Re: [PATCH V3 09/10] vfio/pci: Support dynamic MSI-X

Reinette Chatre <reinette.chatre@xxxxxxxxx> · Wed, 19 Apr 2023 15:03:15 -0700

Hi Alex,

On 4/19/2023 2:38 PM, Alex Williamson wrote:
> On Wed, 19 Apr 2023 11:13:29 -0700
> Reinette Chatre <reinette.chatre@xxxxxxxxx> wrote:
>> On 4/18/2023 3:38 PM, Alex Williamson wrote:
>>> On Tue, 18 Apr 2023 10:29:20 -0700
>>> Reinette Chatre <reinette.chatre@xxxxxxxxx> wrote:
>>>   
>>>> Recently introduced pci_msix_alloc_irq_at() and pci_msix_free_irq()
>>>> enables an individual MSI-X interrupt to be allocated and freed after
>>>> MSI-X enabling.
>>>>
>>>> Use dynamic MSI-X (if supported by the device) to allocate an interrupt
>>>> after MSI-X is enabled. An MSI-X interrupt is dynamically allocated at
>>>> the time a valid eventfd is assigned. This is different behavior from
>>>> a range provided during MSI-X enabling where interrupts are allocated
>>>> for the entire range whether a valid eventfd is provided for each
>>>> interrupt or not.
>>>>
>>>> Do not dynamically free interrupts, leave that to when MSI-X is
>>>> disabled.  
>>>
>>> But we do, sometimes, even if essentially only on the error path.  Is
>>> that worthwhile?  It seems like we could entirely remove
>>> vfio_msi_free_irq() and rely only on pci_free_irq_vectors() on MSI/X
>>> teardown.  
>>
>> Yes, it is only on the error path where dynamic MSI-X interrupts are
>> removed. I do not know how to determine if it is worthwhile. On the
>> kernel side failure seems unlikely since it would mean memory cannot
>> be allocated or request_irq() failed. In these cases it may not be
>> worthwhile since user space may try again and having the interrupt
>> already allocated would be helpful. The remaining error seems to be
>> if user space provided an invalid eventfd. An allocation in response
>> to wrong user input is a concern to me. Should we consider
>> buggy/malicious users? I am uncertain here so would defer to your
>> guidance.
> 
> I don't really see that a malicious user can exploit anything here,
> their irq allocation is bound by the device support and they're
> entitled to make use of the full vector set of the device by virtue of
> having ownership of the device.  All the MSI-X allocated irqs are freed
> when the interrupt mode is changed or the device is released regardless.
> 
> The end result is also no different than if the user had not configured
> the vector when enabling MSI-X or configured it and later de-configured
> with a -1 eventfd.  The irq is allocated but not attached to a ctx.
> We're intentionally using this as a cache.
> 
> Also, as implemented here in v3, we might be freeing from the original
> allocation rather than a new, dynamically allocated irq.

Great point.

> 
> My thinking is that if we think there's a benefit to caching any
> allocated irqs, we should do so consistently.  We don't currently know
> if the irq was allocated now or previously.  Tracking that would add
> complexity for little benefit.  The user can get to the same end result
> of an allocated, unused irq in numerous way, the state itself is not
> erroneous, and is actually in support of caching irq allocations.
> Removing the de-allocation of a single vector further simplifies the
> code as there exists only one path where irqs are freed, ie.
> pci_free_irq_vectors().
> 
> So I'd lean towards removing vfio_msi_free_irq().

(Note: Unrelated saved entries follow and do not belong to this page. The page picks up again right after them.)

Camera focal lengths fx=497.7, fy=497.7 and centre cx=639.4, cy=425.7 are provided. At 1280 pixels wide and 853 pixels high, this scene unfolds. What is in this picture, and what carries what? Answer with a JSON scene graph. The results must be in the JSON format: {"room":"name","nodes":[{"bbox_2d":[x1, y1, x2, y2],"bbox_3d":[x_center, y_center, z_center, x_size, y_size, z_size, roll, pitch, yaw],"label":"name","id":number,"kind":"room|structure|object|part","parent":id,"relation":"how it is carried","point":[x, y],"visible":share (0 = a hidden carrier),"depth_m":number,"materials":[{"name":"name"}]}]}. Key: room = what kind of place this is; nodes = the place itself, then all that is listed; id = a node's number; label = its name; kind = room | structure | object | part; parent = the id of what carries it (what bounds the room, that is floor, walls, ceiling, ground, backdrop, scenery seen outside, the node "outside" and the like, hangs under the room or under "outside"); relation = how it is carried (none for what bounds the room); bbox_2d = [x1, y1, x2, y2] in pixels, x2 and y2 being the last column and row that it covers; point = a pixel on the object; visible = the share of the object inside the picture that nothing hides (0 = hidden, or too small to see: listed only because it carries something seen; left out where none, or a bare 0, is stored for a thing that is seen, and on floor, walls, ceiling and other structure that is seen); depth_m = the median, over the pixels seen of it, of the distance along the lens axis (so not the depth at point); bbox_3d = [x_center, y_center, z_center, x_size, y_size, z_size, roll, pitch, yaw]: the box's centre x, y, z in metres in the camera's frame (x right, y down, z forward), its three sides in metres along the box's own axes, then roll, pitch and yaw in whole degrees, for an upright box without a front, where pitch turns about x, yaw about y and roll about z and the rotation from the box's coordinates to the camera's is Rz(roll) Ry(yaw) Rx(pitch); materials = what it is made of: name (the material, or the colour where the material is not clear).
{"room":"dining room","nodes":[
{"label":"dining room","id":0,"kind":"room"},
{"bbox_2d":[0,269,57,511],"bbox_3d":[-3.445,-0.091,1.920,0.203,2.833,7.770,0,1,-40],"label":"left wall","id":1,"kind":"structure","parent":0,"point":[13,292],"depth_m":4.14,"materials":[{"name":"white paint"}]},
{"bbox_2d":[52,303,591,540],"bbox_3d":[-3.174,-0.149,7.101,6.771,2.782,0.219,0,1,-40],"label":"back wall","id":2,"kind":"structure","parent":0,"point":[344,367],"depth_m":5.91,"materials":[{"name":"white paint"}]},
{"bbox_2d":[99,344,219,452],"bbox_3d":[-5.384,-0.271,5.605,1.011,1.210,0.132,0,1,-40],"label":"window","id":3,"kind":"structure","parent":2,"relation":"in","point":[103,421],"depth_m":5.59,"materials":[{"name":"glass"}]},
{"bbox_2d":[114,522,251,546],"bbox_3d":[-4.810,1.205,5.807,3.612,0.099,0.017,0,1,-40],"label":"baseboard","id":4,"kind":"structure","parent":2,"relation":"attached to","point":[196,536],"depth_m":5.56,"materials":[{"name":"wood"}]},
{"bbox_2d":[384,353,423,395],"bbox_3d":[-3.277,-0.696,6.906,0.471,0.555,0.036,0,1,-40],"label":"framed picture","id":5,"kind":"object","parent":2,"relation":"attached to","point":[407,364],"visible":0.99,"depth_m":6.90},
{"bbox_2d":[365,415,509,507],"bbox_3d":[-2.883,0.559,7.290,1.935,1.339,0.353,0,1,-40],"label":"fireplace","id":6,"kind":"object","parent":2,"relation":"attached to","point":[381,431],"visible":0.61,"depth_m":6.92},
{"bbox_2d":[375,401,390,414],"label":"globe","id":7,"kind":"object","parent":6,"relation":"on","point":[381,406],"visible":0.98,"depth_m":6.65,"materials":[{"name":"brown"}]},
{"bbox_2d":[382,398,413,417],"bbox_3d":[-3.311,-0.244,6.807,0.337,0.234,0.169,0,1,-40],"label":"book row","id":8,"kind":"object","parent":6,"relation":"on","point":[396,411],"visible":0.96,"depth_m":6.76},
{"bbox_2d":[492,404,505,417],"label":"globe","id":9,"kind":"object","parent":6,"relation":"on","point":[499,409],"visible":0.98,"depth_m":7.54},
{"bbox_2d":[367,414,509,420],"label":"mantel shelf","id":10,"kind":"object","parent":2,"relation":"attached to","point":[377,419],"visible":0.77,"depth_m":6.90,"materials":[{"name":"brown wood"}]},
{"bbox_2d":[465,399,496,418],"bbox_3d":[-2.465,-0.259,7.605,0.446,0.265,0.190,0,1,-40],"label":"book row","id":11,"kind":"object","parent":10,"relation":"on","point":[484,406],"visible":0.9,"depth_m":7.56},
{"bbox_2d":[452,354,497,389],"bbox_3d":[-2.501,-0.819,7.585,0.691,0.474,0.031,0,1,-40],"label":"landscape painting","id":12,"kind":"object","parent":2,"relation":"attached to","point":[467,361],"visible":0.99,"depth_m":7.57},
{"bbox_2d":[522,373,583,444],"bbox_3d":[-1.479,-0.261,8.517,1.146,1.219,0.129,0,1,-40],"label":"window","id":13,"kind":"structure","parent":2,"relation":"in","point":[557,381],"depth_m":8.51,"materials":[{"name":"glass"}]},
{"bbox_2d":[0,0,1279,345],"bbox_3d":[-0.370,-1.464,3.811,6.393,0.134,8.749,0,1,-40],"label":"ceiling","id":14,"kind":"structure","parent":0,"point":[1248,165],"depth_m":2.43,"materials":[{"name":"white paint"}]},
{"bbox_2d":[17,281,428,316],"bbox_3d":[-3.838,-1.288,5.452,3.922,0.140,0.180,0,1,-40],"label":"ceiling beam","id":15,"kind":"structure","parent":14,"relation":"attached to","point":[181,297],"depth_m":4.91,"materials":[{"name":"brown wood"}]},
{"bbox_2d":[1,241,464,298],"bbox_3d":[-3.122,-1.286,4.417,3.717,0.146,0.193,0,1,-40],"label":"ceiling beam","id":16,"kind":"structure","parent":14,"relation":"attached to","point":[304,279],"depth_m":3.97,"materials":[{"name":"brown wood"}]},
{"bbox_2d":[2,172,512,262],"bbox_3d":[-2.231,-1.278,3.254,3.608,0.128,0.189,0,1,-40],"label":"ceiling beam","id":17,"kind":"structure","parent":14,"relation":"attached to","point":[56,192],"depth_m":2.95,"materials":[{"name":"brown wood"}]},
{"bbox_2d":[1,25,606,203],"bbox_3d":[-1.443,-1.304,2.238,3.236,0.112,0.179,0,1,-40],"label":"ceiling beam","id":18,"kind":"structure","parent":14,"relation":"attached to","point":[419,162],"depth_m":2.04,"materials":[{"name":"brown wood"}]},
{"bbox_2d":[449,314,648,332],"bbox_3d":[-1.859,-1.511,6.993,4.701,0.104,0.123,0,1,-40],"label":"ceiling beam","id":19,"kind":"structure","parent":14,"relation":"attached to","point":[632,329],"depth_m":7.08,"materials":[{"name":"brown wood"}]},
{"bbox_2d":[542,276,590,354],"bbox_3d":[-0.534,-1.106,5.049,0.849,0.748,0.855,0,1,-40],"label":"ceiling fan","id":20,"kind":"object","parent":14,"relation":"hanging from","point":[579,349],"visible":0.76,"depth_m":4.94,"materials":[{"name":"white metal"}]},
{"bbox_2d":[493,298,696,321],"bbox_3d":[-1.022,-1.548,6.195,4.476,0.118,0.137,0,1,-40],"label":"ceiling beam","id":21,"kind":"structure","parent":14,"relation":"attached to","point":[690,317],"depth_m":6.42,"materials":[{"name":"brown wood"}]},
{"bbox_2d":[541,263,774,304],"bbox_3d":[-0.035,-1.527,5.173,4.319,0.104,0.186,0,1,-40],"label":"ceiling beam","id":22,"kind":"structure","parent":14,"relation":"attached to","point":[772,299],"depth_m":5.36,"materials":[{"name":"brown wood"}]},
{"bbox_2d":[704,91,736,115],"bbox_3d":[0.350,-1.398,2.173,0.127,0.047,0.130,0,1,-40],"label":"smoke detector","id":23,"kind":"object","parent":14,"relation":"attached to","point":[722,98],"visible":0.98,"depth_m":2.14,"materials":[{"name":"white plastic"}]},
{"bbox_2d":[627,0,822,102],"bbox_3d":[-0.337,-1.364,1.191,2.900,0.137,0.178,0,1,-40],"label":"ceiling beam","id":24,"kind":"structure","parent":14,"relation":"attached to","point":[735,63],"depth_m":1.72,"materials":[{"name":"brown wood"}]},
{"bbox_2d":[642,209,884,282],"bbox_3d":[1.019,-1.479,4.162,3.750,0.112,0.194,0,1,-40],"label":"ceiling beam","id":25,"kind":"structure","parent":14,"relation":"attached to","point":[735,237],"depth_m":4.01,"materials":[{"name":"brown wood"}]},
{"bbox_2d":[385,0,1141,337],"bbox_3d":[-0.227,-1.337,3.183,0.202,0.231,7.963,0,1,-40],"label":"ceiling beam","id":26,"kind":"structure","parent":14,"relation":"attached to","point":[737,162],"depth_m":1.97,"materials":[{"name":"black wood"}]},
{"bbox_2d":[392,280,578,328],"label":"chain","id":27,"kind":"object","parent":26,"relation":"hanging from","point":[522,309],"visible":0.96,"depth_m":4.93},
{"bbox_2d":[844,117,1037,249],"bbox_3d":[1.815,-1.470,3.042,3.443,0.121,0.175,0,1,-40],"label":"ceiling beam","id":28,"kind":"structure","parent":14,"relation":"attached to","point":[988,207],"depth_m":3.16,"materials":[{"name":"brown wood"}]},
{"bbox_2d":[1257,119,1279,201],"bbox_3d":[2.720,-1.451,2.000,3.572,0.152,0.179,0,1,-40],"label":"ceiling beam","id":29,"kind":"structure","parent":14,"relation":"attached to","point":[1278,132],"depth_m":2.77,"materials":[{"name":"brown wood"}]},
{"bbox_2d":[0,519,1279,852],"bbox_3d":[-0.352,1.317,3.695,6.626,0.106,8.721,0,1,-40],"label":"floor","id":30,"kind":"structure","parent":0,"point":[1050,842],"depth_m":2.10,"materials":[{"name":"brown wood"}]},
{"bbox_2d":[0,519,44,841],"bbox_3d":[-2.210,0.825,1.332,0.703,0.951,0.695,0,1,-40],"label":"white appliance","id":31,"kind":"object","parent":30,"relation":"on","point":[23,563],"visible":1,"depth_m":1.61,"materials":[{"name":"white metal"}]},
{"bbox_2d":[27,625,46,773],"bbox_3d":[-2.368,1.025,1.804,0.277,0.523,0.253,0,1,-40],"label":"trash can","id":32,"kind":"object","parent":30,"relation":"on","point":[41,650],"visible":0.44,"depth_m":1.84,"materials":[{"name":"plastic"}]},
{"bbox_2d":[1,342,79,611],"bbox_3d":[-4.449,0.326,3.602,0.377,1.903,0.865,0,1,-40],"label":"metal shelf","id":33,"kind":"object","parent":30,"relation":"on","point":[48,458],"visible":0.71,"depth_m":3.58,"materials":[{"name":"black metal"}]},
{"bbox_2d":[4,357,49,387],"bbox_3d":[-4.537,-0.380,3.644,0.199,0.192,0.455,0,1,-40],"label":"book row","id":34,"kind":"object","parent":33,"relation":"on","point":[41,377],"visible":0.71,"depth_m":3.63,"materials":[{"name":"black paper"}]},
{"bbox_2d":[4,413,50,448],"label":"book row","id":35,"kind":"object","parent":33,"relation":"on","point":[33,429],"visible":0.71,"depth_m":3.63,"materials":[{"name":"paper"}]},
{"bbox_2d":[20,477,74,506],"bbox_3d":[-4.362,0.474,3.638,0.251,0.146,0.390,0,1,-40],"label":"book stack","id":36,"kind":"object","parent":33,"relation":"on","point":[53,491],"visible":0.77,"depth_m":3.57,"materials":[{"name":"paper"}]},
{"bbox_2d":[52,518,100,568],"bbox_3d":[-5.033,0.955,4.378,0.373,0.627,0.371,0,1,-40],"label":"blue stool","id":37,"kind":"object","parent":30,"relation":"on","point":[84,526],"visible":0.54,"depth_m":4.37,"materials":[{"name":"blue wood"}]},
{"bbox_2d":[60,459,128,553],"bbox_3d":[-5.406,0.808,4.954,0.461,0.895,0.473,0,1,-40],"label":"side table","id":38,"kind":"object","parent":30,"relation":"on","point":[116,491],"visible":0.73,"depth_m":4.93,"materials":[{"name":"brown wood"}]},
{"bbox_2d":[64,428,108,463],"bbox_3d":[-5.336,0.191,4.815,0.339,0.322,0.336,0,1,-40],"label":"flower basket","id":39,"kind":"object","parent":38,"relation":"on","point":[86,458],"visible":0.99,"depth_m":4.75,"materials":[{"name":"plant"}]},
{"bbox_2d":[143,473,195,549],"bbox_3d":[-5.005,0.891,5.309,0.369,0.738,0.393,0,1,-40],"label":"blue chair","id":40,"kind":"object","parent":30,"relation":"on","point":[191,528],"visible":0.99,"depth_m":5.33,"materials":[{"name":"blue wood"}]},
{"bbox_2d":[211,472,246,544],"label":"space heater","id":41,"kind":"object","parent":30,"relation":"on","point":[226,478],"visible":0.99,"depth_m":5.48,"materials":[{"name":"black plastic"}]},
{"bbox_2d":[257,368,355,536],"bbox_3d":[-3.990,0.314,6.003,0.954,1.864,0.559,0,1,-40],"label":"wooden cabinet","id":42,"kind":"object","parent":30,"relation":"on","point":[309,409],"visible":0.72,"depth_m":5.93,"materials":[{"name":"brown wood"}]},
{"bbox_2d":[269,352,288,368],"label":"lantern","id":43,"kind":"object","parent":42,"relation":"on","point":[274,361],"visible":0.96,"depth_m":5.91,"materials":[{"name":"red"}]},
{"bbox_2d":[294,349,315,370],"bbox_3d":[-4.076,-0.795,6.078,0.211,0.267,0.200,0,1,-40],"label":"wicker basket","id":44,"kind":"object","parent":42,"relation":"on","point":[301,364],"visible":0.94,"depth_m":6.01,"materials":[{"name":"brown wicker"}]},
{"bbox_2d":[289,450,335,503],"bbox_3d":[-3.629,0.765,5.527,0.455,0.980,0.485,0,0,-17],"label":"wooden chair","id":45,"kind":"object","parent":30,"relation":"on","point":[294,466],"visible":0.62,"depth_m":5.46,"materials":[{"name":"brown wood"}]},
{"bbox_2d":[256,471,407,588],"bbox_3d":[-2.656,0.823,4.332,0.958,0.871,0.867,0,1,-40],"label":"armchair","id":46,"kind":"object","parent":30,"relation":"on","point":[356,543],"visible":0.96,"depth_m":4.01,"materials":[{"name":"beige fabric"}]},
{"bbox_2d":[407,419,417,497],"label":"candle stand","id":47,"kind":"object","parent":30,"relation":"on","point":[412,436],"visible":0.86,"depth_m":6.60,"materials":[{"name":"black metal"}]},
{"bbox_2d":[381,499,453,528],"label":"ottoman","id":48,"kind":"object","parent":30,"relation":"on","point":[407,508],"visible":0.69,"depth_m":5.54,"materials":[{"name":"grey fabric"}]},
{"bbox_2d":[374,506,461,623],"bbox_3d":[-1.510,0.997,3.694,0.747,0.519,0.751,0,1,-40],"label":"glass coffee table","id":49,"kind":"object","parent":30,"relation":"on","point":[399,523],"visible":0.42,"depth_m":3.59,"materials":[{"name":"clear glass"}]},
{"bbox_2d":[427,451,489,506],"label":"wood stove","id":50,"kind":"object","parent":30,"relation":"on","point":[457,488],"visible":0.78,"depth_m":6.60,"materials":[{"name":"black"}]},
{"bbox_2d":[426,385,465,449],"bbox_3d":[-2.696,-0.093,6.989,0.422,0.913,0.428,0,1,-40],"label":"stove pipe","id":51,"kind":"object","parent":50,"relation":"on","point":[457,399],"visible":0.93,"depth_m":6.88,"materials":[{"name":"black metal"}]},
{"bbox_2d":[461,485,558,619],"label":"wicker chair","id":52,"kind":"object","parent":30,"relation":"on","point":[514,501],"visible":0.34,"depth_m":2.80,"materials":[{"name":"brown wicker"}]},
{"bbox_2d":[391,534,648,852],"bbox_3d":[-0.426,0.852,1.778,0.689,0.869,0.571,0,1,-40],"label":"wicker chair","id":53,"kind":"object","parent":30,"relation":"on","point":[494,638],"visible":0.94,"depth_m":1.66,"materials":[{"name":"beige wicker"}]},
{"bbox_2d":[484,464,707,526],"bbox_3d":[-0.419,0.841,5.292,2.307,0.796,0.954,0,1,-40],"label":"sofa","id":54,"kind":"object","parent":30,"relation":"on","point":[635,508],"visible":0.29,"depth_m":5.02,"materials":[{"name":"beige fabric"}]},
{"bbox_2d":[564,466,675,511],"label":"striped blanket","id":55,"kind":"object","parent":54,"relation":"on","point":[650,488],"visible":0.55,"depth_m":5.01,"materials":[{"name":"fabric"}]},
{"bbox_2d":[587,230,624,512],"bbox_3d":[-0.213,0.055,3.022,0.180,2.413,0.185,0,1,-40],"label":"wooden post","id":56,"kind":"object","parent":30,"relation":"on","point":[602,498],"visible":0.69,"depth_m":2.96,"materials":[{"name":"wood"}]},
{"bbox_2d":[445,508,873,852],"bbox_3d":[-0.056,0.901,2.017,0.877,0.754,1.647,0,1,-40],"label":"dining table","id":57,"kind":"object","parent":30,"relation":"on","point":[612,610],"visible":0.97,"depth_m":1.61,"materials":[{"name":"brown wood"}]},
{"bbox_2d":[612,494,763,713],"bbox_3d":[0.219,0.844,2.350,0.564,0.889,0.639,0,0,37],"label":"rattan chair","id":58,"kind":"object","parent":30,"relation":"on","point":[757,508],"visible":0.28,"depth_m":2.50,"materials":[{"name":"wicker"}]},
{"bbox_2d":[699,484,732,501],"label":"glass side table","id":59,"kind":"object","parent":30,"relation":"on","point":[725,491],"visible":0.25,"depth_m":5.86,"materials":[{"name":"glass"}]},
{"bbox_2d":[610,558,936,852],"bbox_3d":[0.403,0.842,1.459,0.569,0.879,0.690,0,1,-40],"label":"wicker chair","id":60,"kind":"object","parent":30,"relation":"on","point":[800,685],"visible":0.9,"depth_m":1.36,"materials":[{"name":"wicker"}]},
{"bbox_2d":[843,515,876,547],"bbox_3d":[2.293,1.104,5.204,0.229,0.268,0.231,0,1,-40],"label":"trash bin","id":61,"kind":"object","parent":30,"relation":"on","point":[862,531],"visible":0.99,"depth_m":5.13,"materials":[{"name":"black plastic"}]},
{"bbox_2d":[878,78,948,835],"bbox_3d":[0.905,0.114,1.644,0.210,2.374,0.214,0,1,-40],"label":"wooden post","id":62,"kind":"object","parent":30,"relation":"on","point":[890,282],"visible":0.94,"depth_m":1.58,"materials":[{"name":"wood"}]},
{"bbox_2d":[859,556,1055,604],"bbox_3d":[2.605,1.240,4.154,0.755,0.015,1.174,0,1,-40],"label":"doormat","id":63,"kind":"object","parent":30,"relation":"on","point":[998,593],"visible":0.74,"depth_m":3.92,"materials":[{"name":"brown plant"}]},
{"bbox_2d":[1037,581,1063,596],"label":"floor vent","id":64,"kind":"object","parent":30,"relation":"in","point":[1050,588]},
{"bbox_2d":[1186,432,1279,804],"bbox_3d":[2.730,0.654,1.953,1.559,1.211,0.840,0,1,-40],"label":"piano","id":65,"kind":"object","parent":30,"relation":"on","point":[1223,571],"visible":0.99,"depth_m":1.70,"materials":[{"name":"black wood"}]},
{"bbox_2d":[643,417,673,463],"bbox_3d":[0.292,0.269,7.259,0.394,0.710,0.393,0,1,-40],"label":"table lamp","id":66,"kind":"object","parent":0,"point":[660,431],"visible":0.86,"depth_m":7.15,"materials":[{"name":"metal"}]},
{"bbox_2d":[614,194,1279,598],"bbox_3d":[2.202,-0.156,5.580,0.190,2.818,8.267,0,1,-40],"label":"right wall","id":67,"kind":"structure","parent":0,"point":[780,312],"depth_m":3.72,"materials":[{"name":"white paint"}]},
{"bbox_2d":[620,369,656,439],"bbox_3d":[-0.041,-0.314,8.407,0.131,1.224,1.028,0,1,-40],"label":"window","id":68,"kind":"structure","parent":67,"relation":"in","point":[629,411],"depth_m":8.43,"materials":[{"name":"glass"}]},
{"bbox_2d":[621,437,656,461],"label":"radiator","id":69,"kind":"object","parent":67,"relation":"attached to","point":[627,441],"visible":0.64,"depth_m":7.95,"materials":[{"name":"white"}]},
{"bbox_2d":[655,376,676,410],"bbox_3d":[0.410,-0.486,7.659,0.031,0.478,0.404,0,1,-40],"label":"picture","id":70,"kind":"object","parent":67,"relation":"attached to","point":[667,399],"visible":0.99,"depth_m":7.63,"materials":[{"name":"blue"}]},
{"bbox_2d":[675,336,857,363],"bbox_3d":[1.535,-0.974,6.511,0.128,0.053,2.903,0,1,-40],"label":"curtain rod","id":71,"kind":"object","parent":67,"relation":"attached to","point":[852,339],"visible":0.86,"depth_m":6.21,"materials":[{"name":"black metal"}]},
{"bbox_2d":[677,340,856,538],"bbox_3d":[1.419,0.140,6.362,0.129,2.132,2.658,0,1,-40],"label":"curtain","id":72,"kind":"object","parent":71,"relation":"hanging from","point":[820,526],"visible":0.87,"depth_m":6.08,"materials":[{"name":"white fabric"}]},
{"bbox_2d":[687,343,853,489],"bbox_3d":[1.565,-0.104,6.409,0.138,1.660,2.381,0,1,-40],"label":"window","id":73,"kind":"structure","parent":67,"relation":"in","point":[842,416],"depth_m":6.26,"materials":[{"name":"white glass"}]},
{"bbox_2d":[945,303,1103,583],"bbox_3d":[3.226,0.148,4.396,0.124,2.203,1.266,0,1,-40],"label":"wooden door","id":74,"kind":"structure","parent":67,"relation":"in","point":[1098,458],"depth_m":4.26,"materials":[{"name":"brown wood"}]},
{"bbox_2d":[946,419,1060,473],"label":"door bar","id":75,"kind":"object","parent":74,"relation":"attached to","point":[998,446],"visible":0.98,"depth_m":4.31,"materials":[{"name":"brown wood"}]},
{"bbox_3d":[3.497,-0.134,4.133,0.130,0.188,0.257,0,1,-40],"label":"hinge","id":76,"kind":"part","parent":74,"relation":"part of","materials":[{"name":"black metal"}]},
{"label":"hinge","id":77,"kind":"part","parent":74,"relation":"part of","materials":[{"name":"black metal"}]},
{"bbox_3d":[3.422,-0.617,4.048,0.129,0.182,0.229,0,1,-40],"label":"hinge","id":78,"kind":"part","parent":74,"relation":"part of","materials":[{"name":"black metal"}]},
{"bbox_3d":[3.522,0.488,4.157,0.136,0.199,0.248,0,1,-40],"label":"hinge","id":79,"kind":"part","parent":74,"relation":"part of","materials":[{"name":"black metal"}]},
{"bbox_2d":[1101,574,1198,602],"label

Thank you for your detailed analysis. I understand and agree.
I will remove vfio_msi_free_irq().

>  
>>> I'd probably also add a comment in the commit log about the theory
>>> behind not dynamically freeing irqs, ie. latency, reliability, and
>>> whatever else we used to justify it.  Thanks,  
>>
>> Sure. How about something like below to replace the final sentence of
>> the changelog:
>>
>> "When a guest disables an interrupt, user space (Qemu) does not
>> disable the interrupt but instead assigns it a different trigger. A
>> common flow is thus for the VFIO_DEVICE_SET_IRQS ioctl() to be 
>> used to assign a new eventfd to an already enabled interrupt. Freeing
>> and re-allocating an interrupt in this scenario would add unnecessary
>> latency as well as uncertainty since the re-allocation may fail. Do
>> not dynamically free interrupts when an interrupt is disabled, instead
>> support a subsequent re-enable to draw from the initial allocation when
>> possible. Leave freeing of interrupts to when MSI-X is disabled."
> 
> There are other means besides caching irqs that could achieve the above,
> for instance if a trigger is simply swapped from one eventfd to another,
> that all happens within vfio_msi_set_vector_signal() where we could
> hold the irq for the transition.
> 
> I think I might justify it as:
> 
> 	The PCI-MSIX API requires that some number of irqs are
> 	allocated for an initial set of vectors when enabling MSI-X on
> 	the device.  When dynamic MSIX allocation is not supported, the
> 	vector table, and thus the allocated irq set can only be resized
> 	by disabling and re-enabling MSIX with a different range.  In
> 	that case the irq allocation is essentially a cache for
> 	configuring vectors within the previously allocated vector
> 	range.  When dynamic MSIX allocation is supported, the API
> 	still requires some initial set of irqs to be allocated, but
> 	also supports allocating and freeing specific irq vectors both
> 	within and beyond the initially allocated range.
> 
> 	For consistency between modes, as well as to reduce latency and
> 	improve reliability of allocations, and also simplicity, this
> 	implementation only releases irqs via pci_free_irq_vectors()
> 	when either the interrupt mode changes or the device is
> 	released.
> 
> Does that cover the key points for someone that might want to revisit
> this decision later?  Thanks,

It does so clearly, yes. Thank you so much for taking the time to
write this. I will include it in the changelog.

Reinette